----- Document excerpt -----

The zoo becomes a platform for the management of the animal’s humanity, and metaphorically, it becomes the pond into which Narcissus falls. The viewer is forced to contemplate a descent into the murky space between the ‘animal and the human’; a space Giorgio Agamben marks out in his book, The Open: Man and Animal (Agamben, 2004, 79). In a secular, science and reason based world, he suggests, humanity does not emerge from the double knit of a living being and a spiritual being, but rather the very political separation of man from animal and the human from the inhuman (Agamben, 2004, 37). He describes the human experience as an ‘anthropological machine which – in its two variants ancient and modern – is at work in our culture’. The human, he argues, is produced through its separation from animality, adding the ‘machine necessarily functions by means of an exclusion … and an inclusion’. In essence, Agamben suggests politics defines the human by what it excludes, and necessarily, by those indeterminate beings who occupy the gap between animal and human. These are the people that have the mark of atavism thrust onto them. They are a shifting population made-up of people, according to Agamben, like ‘the man-ape, theenfant sauvage or Homo ferus, but also and above all, the slave, the barbarian, and the foreigner’ … ‘figures of an animal in human form’. Billingham’s Gorilla confronts the viewer with the ape-man, the figure of a human in animal form (Agamben, 2004, 35-38) [5].
Home is a Heterotopia, Superfiction and Simulation
To make a giant conceptual leap I propose that the Australian nation state is, like Billingham’s zoo, a space where humanity is performed rather than naturally occurring. In part, the foundations for this emergent humanity and the concomitant production of a national identity, requires a bio-political separation of the civilized from the uncivilized. Infused in the scaffolding that a shared national identity stems from is a system of symbolic ephemera, such as a flag or a post card of Uluru. What concerns me is the way they are contextualized in the space of the nation-state, itself only a concept, or like the museum, a general archive where ephemera gathers meaning. From the nation-state to arbitrarily bounded territories such as the National Park the false architectures in which identities emerge contain hidden mechanisms for the production of otherness. A tropical island for instance, becomes a detention centre, as is the case with Christmas Island, but the island also figures in the imagination as a paradise with associations of pleasure and idleness – only for the privileged subject though. Uluru doubles as an Aboriginal community and yet tourists are generally ignorant of this, choosing to view the rock from the well worn perspectives of the millions of non-Indigenous people who have visited before them.

----- Data supplied -----

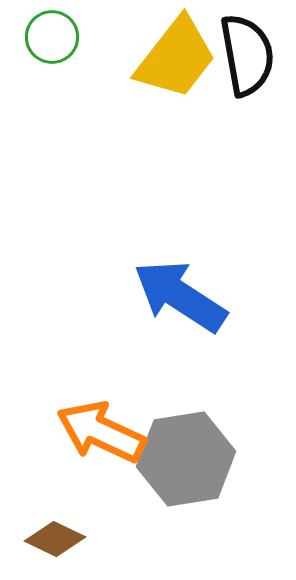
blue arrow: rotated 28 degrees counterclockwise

-----
----- Data supplied -----

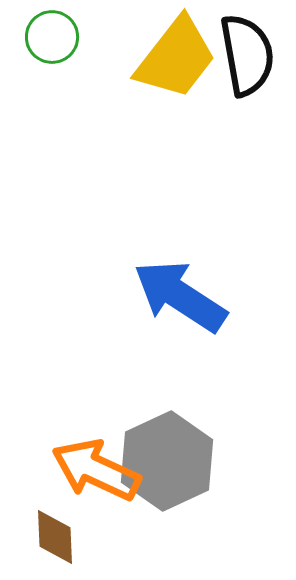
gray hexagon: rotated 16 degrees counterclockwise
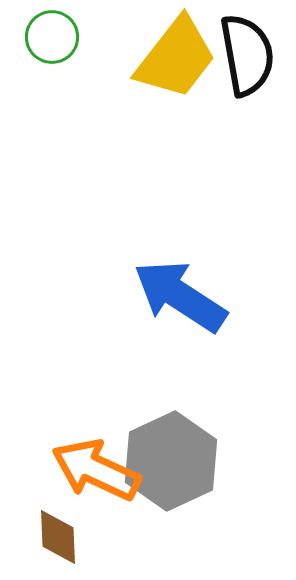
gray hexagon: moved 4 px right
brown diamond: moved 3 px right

-----

Aim 1
Please summarize the essay excerpt on Agamben and the Australian nation-state in two sentences.
Aim 2
Carry the essay excerpt on Agamben and the Australian nation-state forward from its final sentence.

Task output 1
Drawing on Giorgio Agamben's The Open, the text argues that the human is produced politically through separation from animality, by excluding indeterminate figures such as the slave, the barbarian and the foreigner, and it says Billingham's Gorilla confronts the viewer with the ape-man. It then proposes that the Australian nation-state, like Billingham's zoo, is a space where humanity is performed, where symbolic ephemera gather meaning and where places such as Christmas Island and Uluru contain hidden mechanisms for producing otherness.

Task output 2
The Yankunyjatjara and Pitjantjatjara people, the traditional owners of Uluru, request that tourists do not climb the rock (although many do). For the uninitiated, whether they climb Uluru or not, what kind of experience do they have when they look at the lonely icon that sits in the middle of the driest continent on earth? Is it akin to looking at a piece of Aboriginal art, only more of the senses are involved? Of course the non-Aboriginal tourist does not have access to the spiritual dimensions of the rock that the traditional owners hold as their secret-sacred. Is it beauty itself that orders the experience, or the want to connect with the landscape that drives the tourist to take hundreds of photographs of the most photographed rock in the world? Surely all angles have been covered. Perhaps it is the rock’s sublime visage that draws people to it, rising red, from the flat desert plain, as described in all those photographs. No doubt, the experience consummates the representation. Against the vast emptiness of the desert and the ocean the rock and the island refortify subjectivity for the national identity and for those it proclaims as ‘Others’. Dispersed as ephemera reproductions of Uluru provide the illusion of presence, but is the rock really that solid?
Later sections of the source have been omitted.